126号・「姨捨駅スイッチバックの恋」のその後

 このシリーズを読んでくださった方々からいただく感想が最も多い話題の一つが、「恋を成就させたスイッチバック」(24号)です。主人公は国鉄時代の姨捨駅を利用していた男子高校生。汽車の中で見染めた女子高校生になかなか声を掛けられないでいたのですが、卒業を前に汽車がスイッチバックのためいったん止まり、方向を変えて駅に向かい始めたその瞬間、告白の勇気を得たという実話です。以下はその後の反響などです。
 今も走り続ける「いい話」
 左の写真をご覧ください。全国にホテルを展開するリッチモンドホテルが発行する情報誌「リッチウォーカー」26号(2010年2月発行)に載った「スイッチバックの恋」の話です。昨年、同誌を制作している日本情報通信東北(宮城県仙台市)の編集部の女性から「『恋を成就させたスイッチバック』の内容を転載していいでしょうか」という連絡がありました。更級小学校のホームページに掲載してもらっているこのシリーズを見つけて読んだとのことでした。
 「心の中で今も走り続ける『駅にまつわるいい話』」というコンセプトで、各地のリッチモンドホテル近辺の駅を舞台に語り継がれる、その駅ならではのエピソードを見開き2ページにわたって紹介する特集です。
 「スイッチバックの恋」のほかに、「愛の国から幸福へ」というフレーズで以前、話題を呼んだ北海道帯広市の「愛国駅」「幸福駅」(いずれも廃線で現在は記念館などに)や、皇太子妃、雅子さんの旧姓である「小和田」の名のつく小和田駅(静岡県浜松市天竜区水窪町)が神式の十二単衣結婚式を執り行ったことなどを紹介しています。
 「スイッチバックの恋」のエピソードは見開きのトップ、一番目を引くスペースに取り上げられています。当時者の高校生たちはスイッチバックが取り持つ縁でめでたく結ばれ、現在は還暦を過ぎ、お孫さんに恵まれており、今も幸せに暮らしているというところが、単なる昔話ではなく、「今も走り続けるいい話」にぴったりだと思いました。ご夫妻は千曲市羽尾五区(旧更級村)にお住まいです。
 観光フレーズにも
 松尾芭蕉の「更科紀行」を漫画化した「まんが松尾芭蕉の更科紀行」著者であるすずき大和先生がお作りになった、千曲市の観光キャッチフレーズとロゴマークにも実はこのエピソードが反映しています。芭蕉を中心に随行者2人が月の中にいる絵の回りを囲んでいる言葉「芭蕉も恋する月の都」が千曲市の観光キャッチフレーズです。
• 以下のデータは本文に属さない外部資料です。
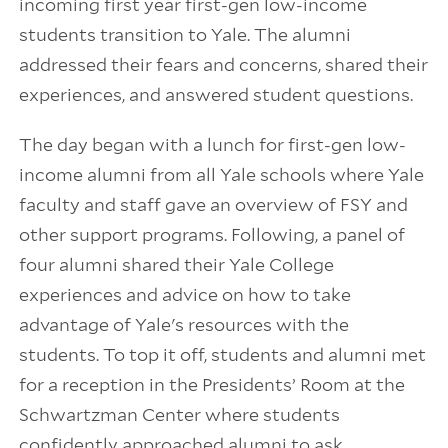
incoming first year first-gen low-income
students transition to Yale. The alumni
addressed their fears and concerns, shared their
experiences, and answered student questions.
The day began with a lunch for first-gen low-
income alumni from all Yale schools where Yale
faculty and staff gave an overview of FSY and
other support programs. Following, a panel of
four alumni shared their Yale College
experiences and advice on how to take
advantage of Yale's resources with the
students. To top it off, students and alumni met
for a reception in the Presidents’ Room at the
Schwartzman Center where students
confidently approached alumni to ask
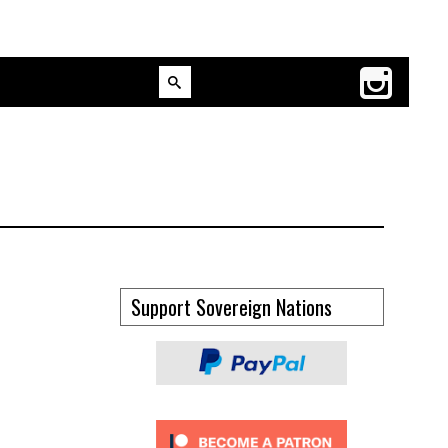
Support Sovereign Nations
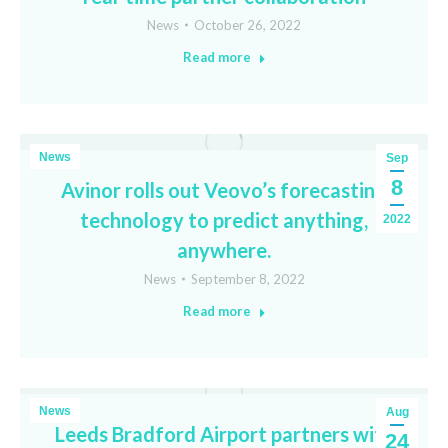
News
October 26, 2022
Read more
News
Sep
8
Avinor rolls out Veovo’s forecasting
technology to predict anything,
2022
anywhere.
News
September 8, 2022
Read more
News
Aug
Leeds Bradford Airport partners with
24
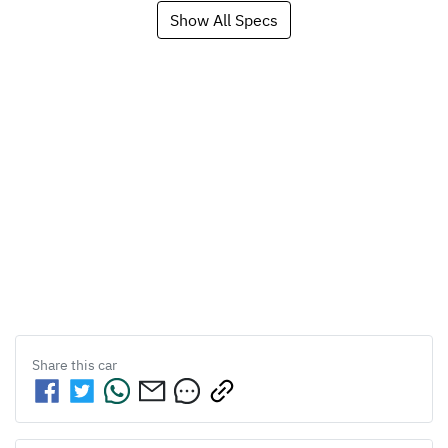
Show All Specs
Share this
car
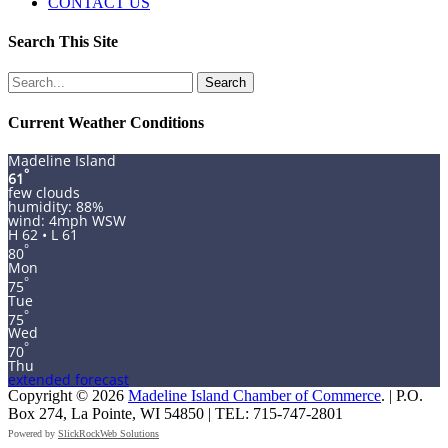
CONTACT US
Search This Site
Search
for:
Current Weather Conditions
Madeline Island
°
61
few clouds
humidity: 88%
wind: 4mph WSW
H 62 • L 61
°
80
Mon
°
75
Tue
°
75
Wed
°
70
Thu
extended forecast
Copyright © 2026
Madeline Island Chamber of Commerce
. | P.O.
Box 274, La Pointe, WI 54850 | TEL: 715-747-2801
Powered by
SlickRockWeb Solutions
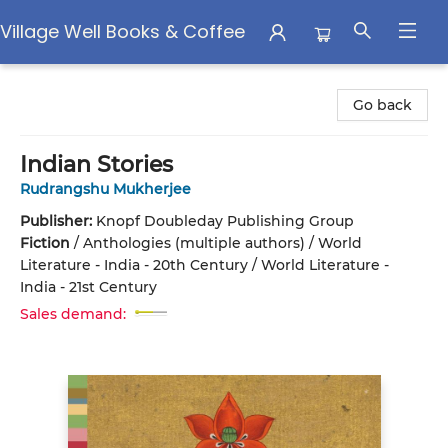
Village Well Books & Coffee
Village Well Books & Coffee
Go back
Indian Stories
Rudrangshu Mukherjee
Publisher:
Knopf Doubleday Publishing Group
Fiction
/
Anthologies (multiple authors) / World
Literature - India - 20th Century / World Literature -
India - 21st Century
Sales demand:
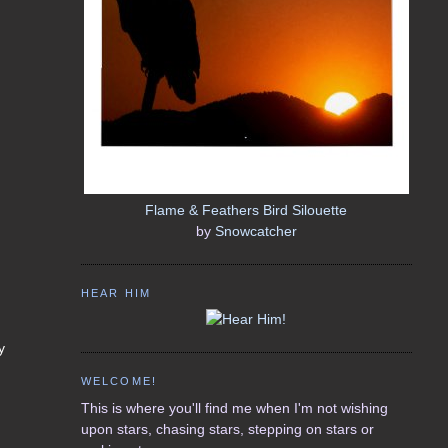
Flame & Feathers Bird Silouette
by
Snowcatcher
HEAR HIM
y
WELCOME!
This is where you'll find me when I'm not wishing
upon stars, chasing stars, stepping on stars or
私も制作に関わったのですが、「芭蕉も恋する月の都」の「恋する」という言葉を裏付けるエピソードの一つと考えました。
 芭蕉が当地で月見をしたのは姨捨駅のすぐ下の長楽寺付近とされています。つまり、芭蕉も現在の姨捨駅一帯で見る当地の中秋の名月恋焦がれて美濃(岐阜県)から急き切ってやってきました。それだけではありません。長楽寺境内の巨岩である姨岩に登って、亡き母親に恋焦がれた可能性もあります。
 繰り返しになりますが、「スイッチバックの恋」の当事者の高校生たちがその後、めでたく結婚して子孫を繁栄させていることを考えると、姨捨駅は「ここに来て利用すれば恋が成就する駅」ということになると言っていいのではないでしょうか。
 既に高速道路の姨捨サービスエリアが今年4月、夜景がすばらしいのでプロポーズしたりデートしたりするのにふさわしい場所だとして「恋人たちの聖地」(静岡市のNPO法人地域活性化支援センター認定)になっていますが、このサービスエリアのすぐ下にある姨捨駅には、恋が成就するという歴史的な裏付けがあるのです。
 「恋」と「姨捨」という言葉の響きはミスマッチな感じがします。しかし、「年老いた心を捨てに来た場所が姨捨」と指摘し、姨捨は実は「若返りの里」であるとおっしゃっていたすずき大和先生のお考え(詳しくはシリーズ102参照)を踏まえると、この二つの言葉は決して相反するものではありません。若者と一緒になって「姨捨」を楽しめるのではないでしょうか。
 そんなことに気づいてから「スイッチバックの恋」という詞を作りました(右に掲載)。旧更級村域住民を中心とする文化団体「更級人『風月の会」から生まれた音楽演奏グループの棚田バンドのみなさんにお渡したところ、高松義久さんがギターで曲をつけてくださいました。まだ詞も曲も完成とは言えませんが、コードも添えました。いずれ棚田バンドのCDを作るという計画が進んでいますので、そこでは完成版を載せたいと思います(棚田バンドについてはシリーズ61、75、104、118を参照) 。
 右の写真は姨捨駅の待合室で撮った写真です。ホーム駅の出口の上方、時計の下にすずき大和先生がお造りなったロゴマークが掲げられています。